** Listed records follows **

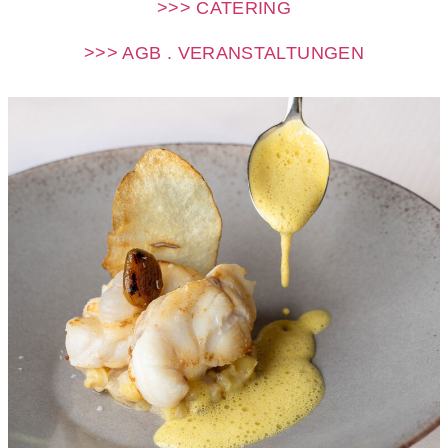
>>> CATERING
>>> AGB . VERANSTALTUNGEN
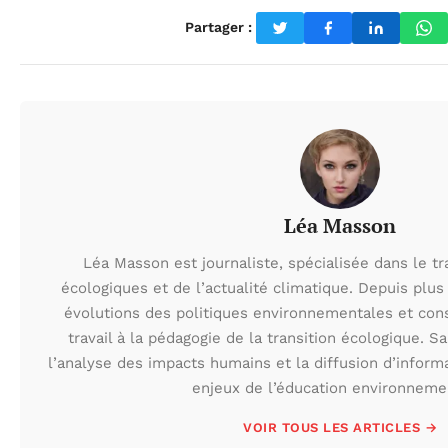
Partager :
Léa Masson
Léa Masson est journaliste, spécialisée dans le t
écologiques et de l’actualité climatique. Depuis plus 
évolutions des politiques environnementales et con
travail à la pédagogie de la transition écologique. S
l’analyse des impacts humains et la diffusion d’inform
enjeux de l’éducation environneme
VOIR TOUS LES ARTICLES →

** End of Listed records **
** Listed records follows **

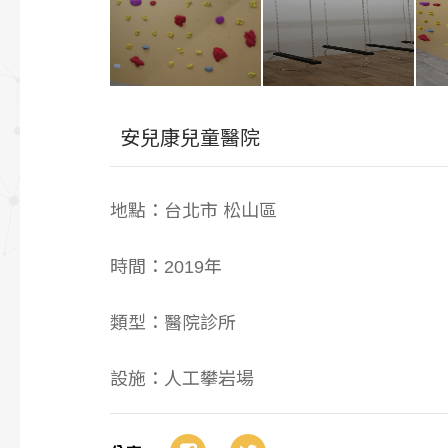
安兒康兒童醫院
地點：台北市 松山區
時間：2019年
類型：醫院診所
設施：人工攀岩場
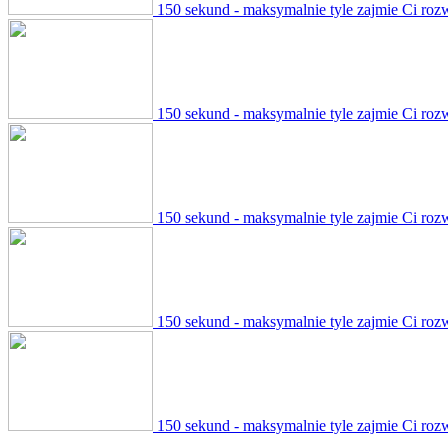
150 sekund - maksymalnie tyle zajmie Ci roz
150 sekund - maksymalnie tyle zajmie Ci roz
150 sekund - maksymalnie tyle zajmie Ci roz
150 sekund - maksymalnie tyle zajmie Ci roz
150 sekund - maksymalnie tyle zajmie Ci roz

** End of Listed records **

* _Aim of the task_: From the records above, repeat exactly the lines from the one with "écologiques et de" through the one with "VOIR TOUS LES ARTICLES →", both included.

* _Answer below_:
écologiques et de l’actualité climatique. Depuis plus 
évolutions des politiques environnementales et con
travail à la pédagogie de la transition écologique. S
l’analyse des impacts humains et la diffusion d’inform
enjeux de l’éducation environneme
VOIR TOUS LES ARTICLES →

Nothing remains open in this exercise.